6A and Supporting Information). Substitutions p.L127P and p.G1040R are predicted to result in structural changes within the transmembrane domains of ATP8B1 (Fig. 6B,F). The p.G308V mutation causes a destabilizing rearrangement in the ATP8B1 Actuator domain (Fig. 6C), which likely influences the association between the Actuator selleck chemicals llc and Phosphorylation domains (indicated by A and P in Fig. 6A), two ATP8B1 structural domains that are highly conserved in all P-type ATPases. The residues D454 and D554 are close together in the cytosolic core of the protein, and are critical for the catalytic cycle of P-type ATPases (Fig. 6D). I661

is a fully exposed residue, located in the Nucleotide-binding domain (N-domain) (Fig. 6E). The I661T mutation does not seem to result in major structural changes within ATP8B1, CH5424802 in line with the relatively mild clinical consequences of this mutation.11 ATP8B1 R1164X lacks three helical turns

of the last transmembrane helix (shown green in Fig. 6A) and 80 C-terminal residues, whose structure could not be reliably predicted.

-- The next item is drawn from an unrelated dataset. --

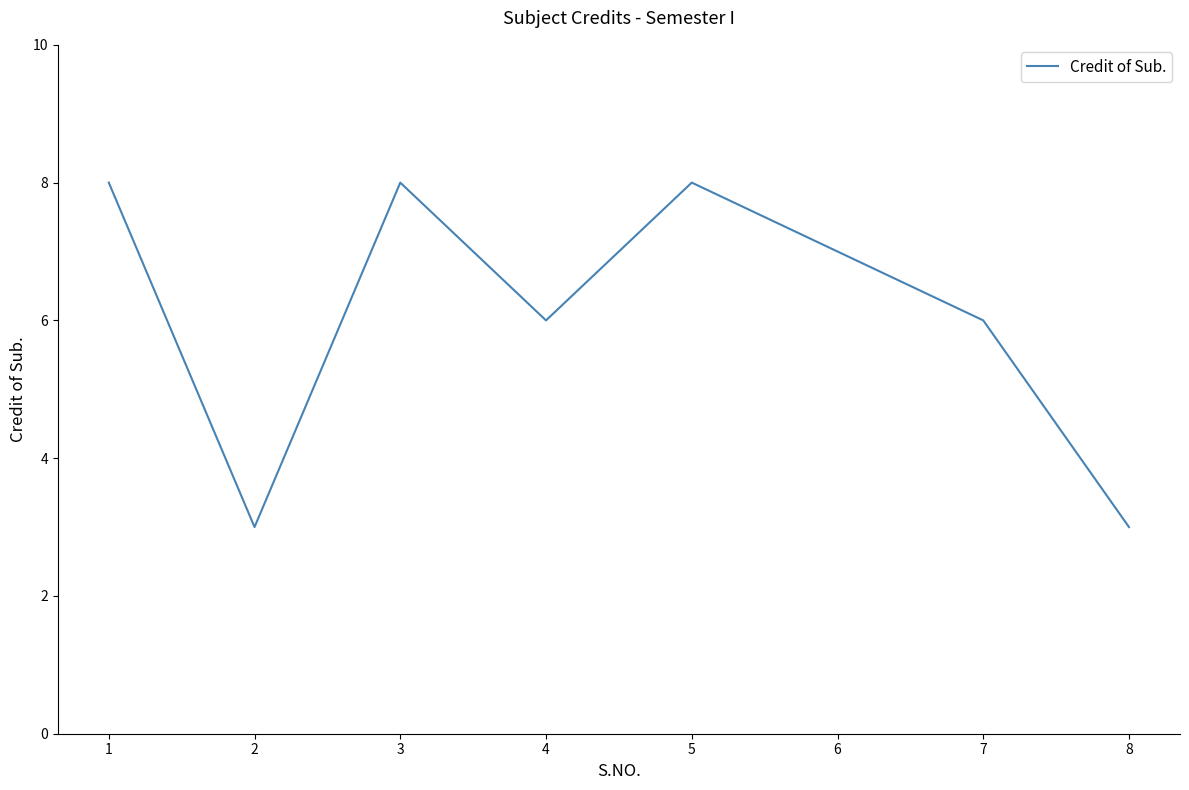

What value does the data have at 1?

8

Together, these modeling data support the hypothesis that most of the studied mutations result in significant structural alterations. We investigated whether treatment with the pharmacological chaperone 4-PBA ameliorated the low expression of ATP8B1 mutants. ATP8B1 G308V protein expression was significantly increased by 4-PBA treatment in a dose-dependent manner (Fig. 7A). Total cellular expression of ATP8B1 G308V, D454G, D554N, and R1164X was induced two-fold to five-fold by 4-PBA treatment (Fig. 7B). Interestingly, protein expression of ATP8B1 I661T and G1040R showing

only mildly reduced expression levels in control conditions, also poorly responded to 4-PBA treatment. ATP8B1 WT expression was not stimulated by 4-PBA, suggesting specific up-regulation selleck inhibitor of otherwise misfolded proteins. Subsequently, cell surface biotinylation was performed to determine whether 4-PBA stimulated the trafficking of ATP8B1 mutants to the cell surface. Neither ATP8B1 nor the transferrin receptor (used as a loading control) was detected when biotin was omitted, indicating the specificity of the signal for cell surface resident proteins. ATP8B1 G308V, D454G, and D554N showed a 1.5-fold to 2-fold increase in plasma membrane expression upon 4-PBA treatment (Fig. 8B). Despite increased protein expression upon 4-PBA treatment, no ATP8B1 R1164X signal was detectable at the cell surface in either condition. Interestingly, ATP8B1 I661T abundance in the biotinylated fraction was strongly enhanced (5-fold to 10-fold) upon 4-PBA treatment, suggesting markedly improved trafficking to the plasma membrane (Fig. 8A,B). The reverse occurred when cells were cultured at 40°C. This temperature increase resulted in a significant decrease in the amount of ATP8B1 I661T, but not WT protein at the cell surface (Fig. 8C).